• [Extracted records]:
__________
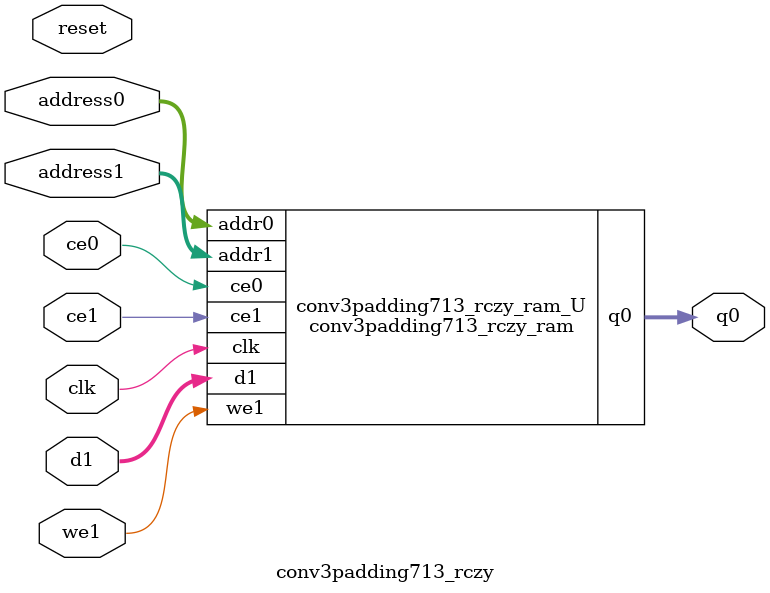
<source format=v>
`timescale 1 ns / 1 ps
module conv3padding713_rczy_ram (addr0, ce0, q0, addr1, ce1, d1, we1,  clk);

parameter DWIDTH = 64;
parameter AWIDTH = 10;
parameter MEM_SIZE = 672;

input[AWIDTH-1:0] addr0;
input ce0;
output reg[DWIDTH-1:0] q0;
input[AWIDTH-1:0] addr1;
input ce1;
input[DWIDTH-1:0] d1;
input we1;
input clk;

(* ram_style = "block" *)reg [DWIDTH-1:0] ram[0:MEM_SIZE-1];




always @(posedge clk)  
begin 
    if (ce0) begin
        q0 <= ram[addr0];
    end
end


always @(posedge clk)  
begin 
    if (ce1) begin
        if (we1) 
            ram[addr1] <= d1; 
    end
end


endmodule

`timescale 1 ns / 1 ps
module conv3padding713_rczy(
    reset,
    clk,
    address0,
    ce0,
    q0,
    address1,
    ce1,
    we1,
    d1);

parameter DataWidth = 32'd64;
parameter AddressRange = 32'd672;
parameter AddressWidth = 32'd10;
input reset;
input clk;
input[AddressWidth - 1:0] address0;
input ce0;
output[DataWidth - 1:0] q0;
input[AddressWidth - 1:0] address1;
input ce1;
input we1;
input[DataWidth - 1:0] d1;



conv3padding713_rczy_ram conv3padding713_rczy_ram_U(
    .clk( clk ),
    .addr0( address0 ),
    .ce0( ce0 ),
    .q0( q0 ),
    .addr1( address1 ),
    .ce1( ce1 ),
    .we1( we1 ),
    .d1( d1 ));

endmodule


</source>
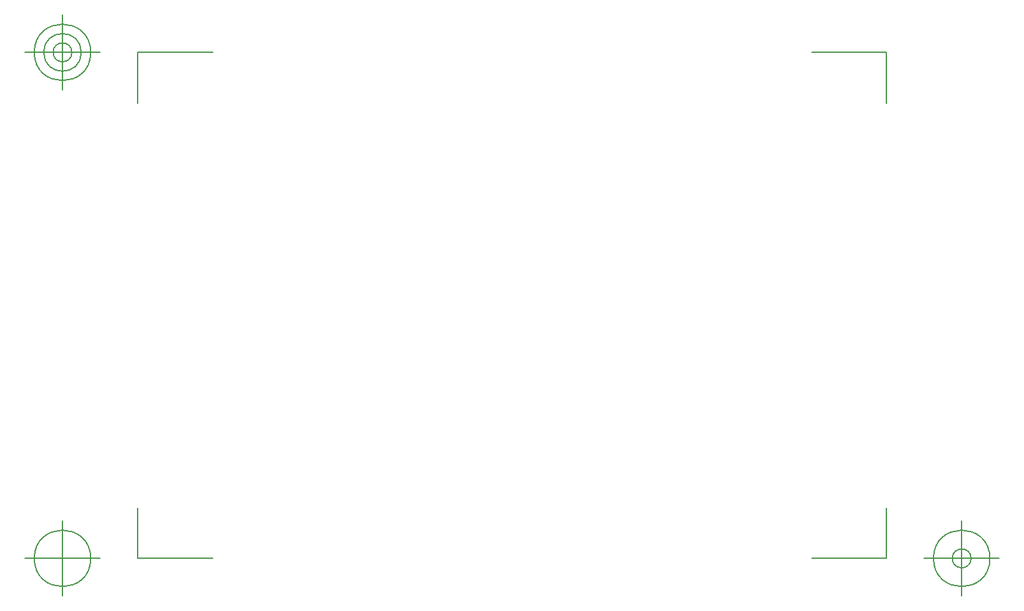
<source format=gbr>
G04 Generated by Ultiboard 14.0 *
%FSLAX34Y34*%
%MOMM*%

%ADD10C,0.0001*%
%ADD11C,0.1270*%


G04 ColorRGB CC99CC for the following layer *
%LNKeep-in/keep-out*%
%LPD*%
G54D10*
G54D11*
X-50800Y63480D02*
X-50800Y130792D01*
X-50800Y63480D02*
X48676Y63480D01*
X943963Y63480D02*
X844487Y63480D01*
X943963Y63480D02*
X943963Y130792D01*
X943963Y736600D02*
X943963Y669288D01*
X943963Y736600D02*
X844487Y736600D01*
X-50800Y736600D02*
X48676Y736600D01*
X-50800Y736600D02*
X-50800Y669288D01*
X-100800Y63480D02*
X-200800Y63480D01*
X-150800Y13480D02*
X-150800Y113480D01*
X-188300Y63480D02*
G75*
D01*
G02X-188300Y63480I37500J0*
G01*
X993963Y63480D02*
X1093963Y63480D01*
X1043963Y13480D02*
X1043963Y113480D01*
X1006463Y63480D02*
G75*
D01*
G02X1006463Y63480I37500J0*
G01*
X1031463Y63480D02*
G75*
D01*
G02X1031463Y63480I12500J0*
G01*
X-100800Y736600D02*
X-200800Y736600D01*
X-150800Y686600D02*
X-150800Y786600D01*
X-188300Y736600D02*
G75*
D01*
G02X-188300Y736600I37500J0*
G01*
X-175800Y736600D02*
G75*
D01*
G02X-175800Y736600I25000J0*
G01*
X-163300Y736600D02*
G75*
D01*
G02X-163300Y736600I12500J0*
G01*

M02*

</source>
__________
• [Task statement]:
From the entries above, copy every line containing the word "AddressWidth".

• [Response]:
parameter AddressWidth = 32'd10;
input[AddressWidth - 1:0] address0;
input[AddressWidth - 1:0] address1;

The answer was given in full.